INFORMATION SUPPLIED:
·····

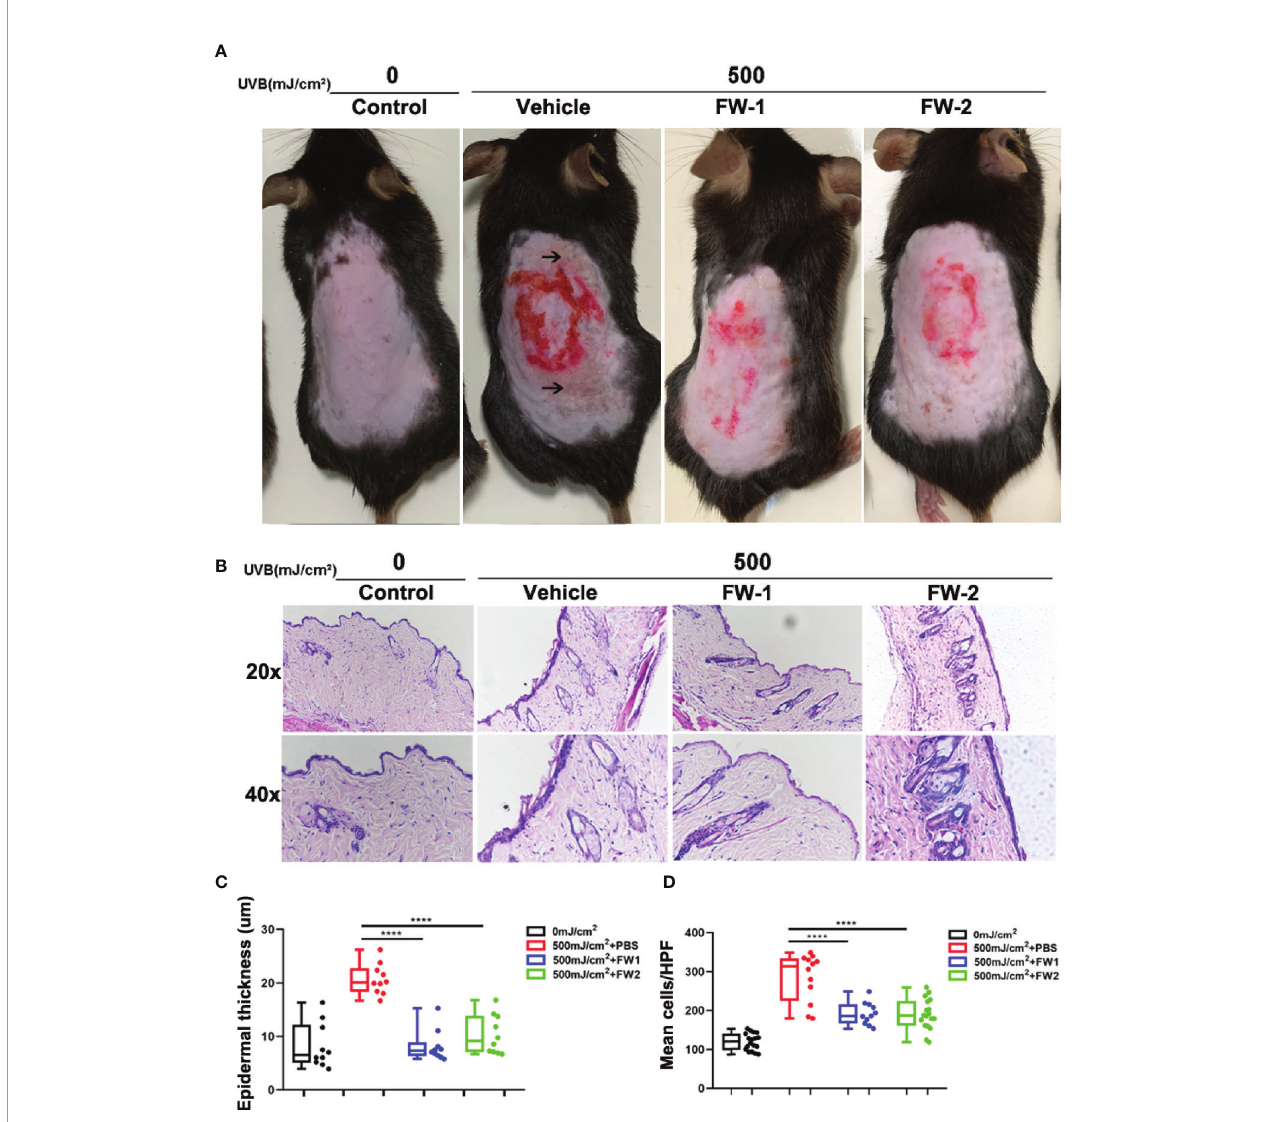
FIGURE 3 | FW-1 and -2 have protective effects in UV-induced skin in fl ammation. (A) Representative photographs of mice skin with or without FW-1 and -2 treatment (5 mg/kg) after 48 hr post UV exposure (500 mJ/cm 2 UVB). Arrows indicate areas with obvious sunburn reactions such as blisters and skin peeling. Red circle indicate areas where we intradermal injected with samples and section for HE staining. (B) Histology of the mice skin with or without FW-1 and -2 treatment after 48 hr of UV irradiation (500 mJ/cm 2 UVB). Skin sections were stained with H&E. Box and whisker plot indicating skin thickness (C) and immune cell in fi ltration (D) measured after 48 hr post UV irradiation (500 mJ/cm 2 UVB) using ImageJ software (n=10). Scale bars, 50 m m. ****P <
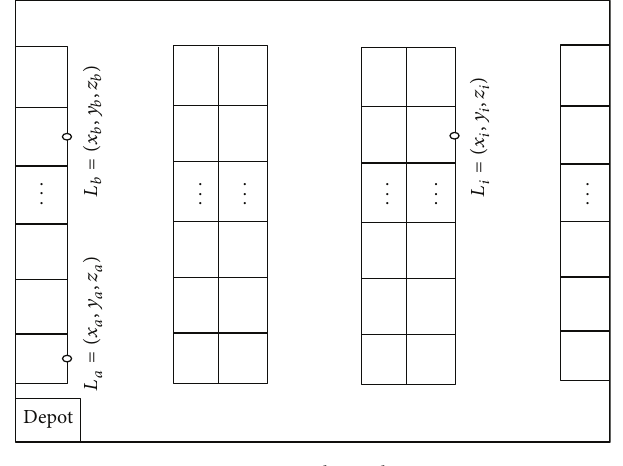
Figure 1: Warehouse layout.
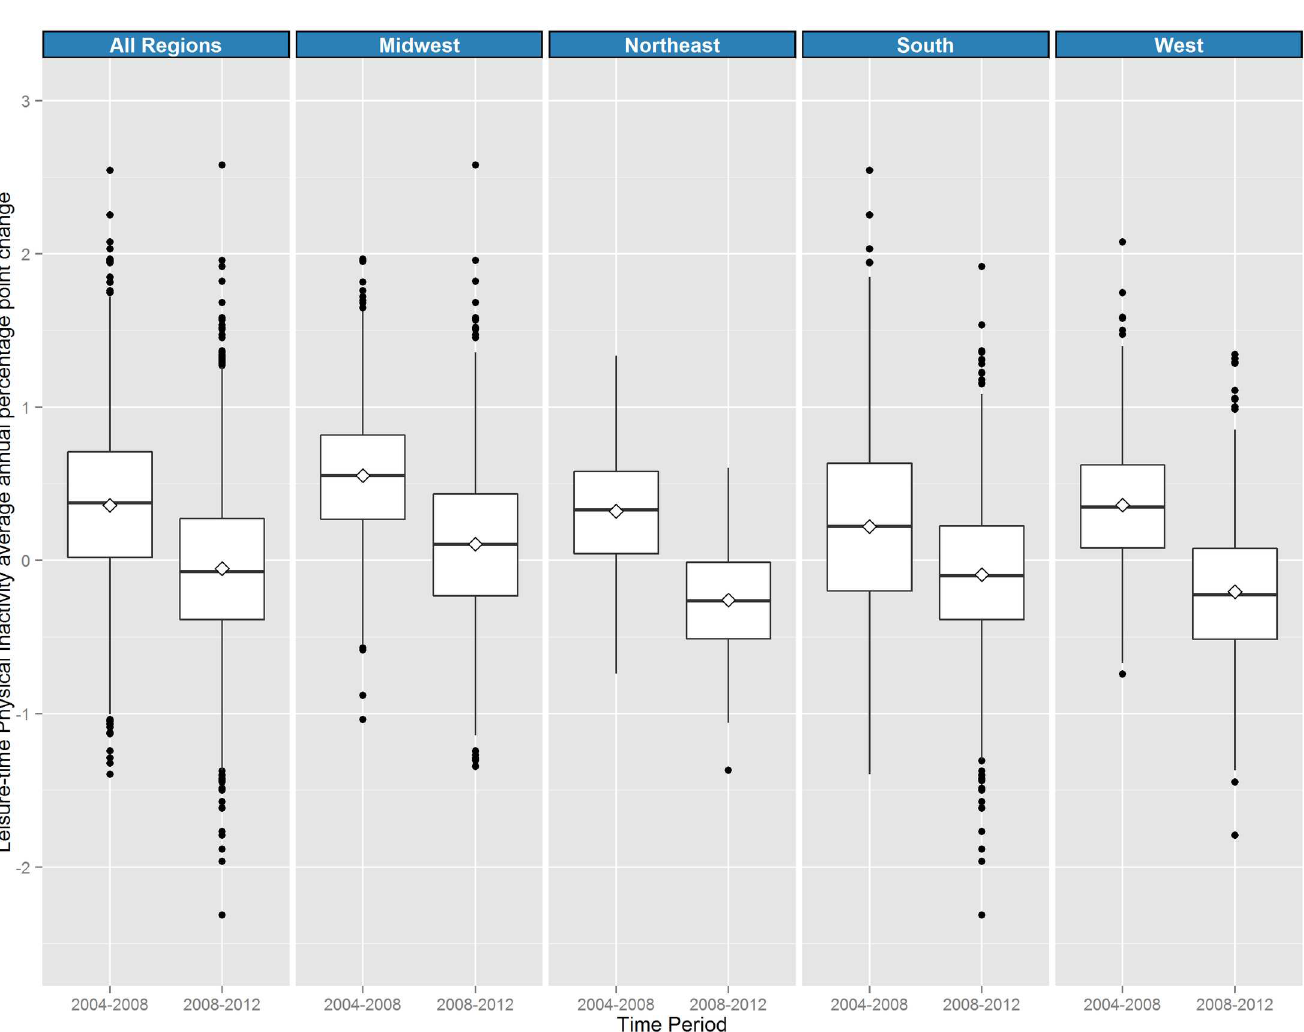
Fig 4. Distribution of county averageAnnual Percentage Point Change (APPC) in physical inactivity prevalence, by Census region, 2004–2008 and 2008–2012. Northeast regionincludesConnecticut, Maine, Massachusetts, New Hampshire,New Jersey, New York, RhodeIsland, Vermont,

·····

EXERCISE: Starting with the line that holds "Figure 1: Warehouse layout.", repeat exactly every line through the end of the material above, both ends included, without the pictures.

EXERCISE RESPONSE:
Figure 1: Warehouse layout.
Fig 4. Distribution of county averageAnnual Percentage Point Change (APPC) in physical inactivity prevalence, by Census region, 2004–2008 and 2008–2012. Northeast regionincludesConnecticut, Maine, Massachusetts, New Hampshire,New Jersey, New York, RhodeIsland, Vermont,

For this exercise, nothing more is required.